The Nyquist–Shannon theorem is the mathematical rule that says how often you have to sample a signal to capture it without losing information. Spelled out: if a signal contains details up to a maximum "frequency" — how many up-and-down patterns per unit of time or space — you must sample it at least twice that fast to preserve all of them. Sample slower, and the details collapse into wrong patterns called aliasing that look like something else entirely.

In video this turns into two concrete rules. Spatially (resolution), to capture a fine texture of a certain detail level, the camera needs at least twice as many pixels horizontally and vertically as the texture has details — otherwise you get moire, jagged stair-stepping on near-horizontal lines, shimmering in the wind in a wheat field. Temporally (frame rate), to capture motion of a certain speed, the camera needs at least twice the frame rate that the motion oscillates at — otherwise you get the famous "wagon wheels spinning backwards" effect or stuttering rapid motion.

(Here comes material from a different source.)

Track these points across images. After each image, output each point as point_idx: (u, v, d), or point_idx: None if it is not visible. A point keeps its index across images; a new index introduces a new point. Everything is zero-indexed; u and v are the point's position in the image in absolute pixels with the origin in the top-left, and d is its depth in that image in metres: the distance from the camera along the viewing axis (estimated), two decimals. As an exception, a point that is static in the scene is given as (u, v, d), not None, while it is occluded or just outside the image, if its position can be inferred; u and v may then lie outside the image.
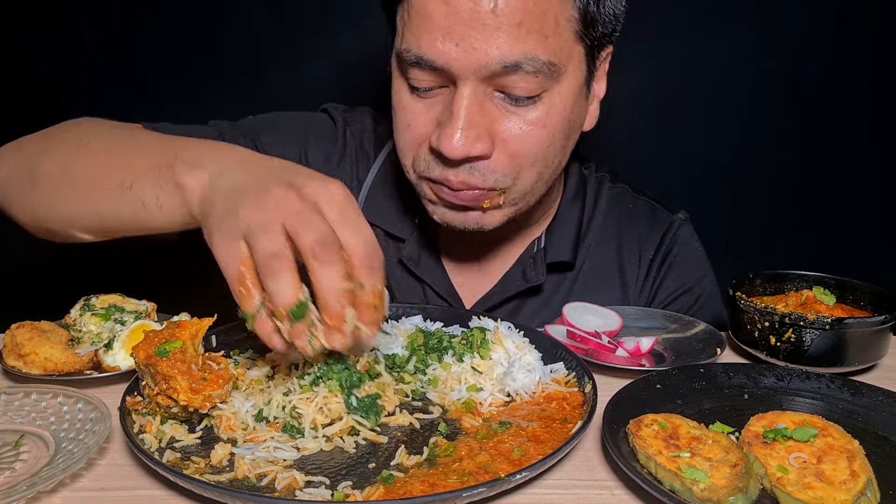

For a product team, the theorem isn't something you tune directly, but it sets the fundamental limits on what video can capture. It explains why 4K isn't just "twice as many pixels as 1080p" but allows fundamentally different content (you can read small text in a wide shot), why 60 fps captures sports cleanly when 30 fps shows judder, and why downscaling a 4K master to 1080p with a proper anti-aliasing filter looks better than the same scene captured natively at 1080p. The theorem is the reason "shoot at the highest quality your pipeline can handle, then downscale" is sound production advice — it lets you control the sampling correctly rather than discovering it failed at capture.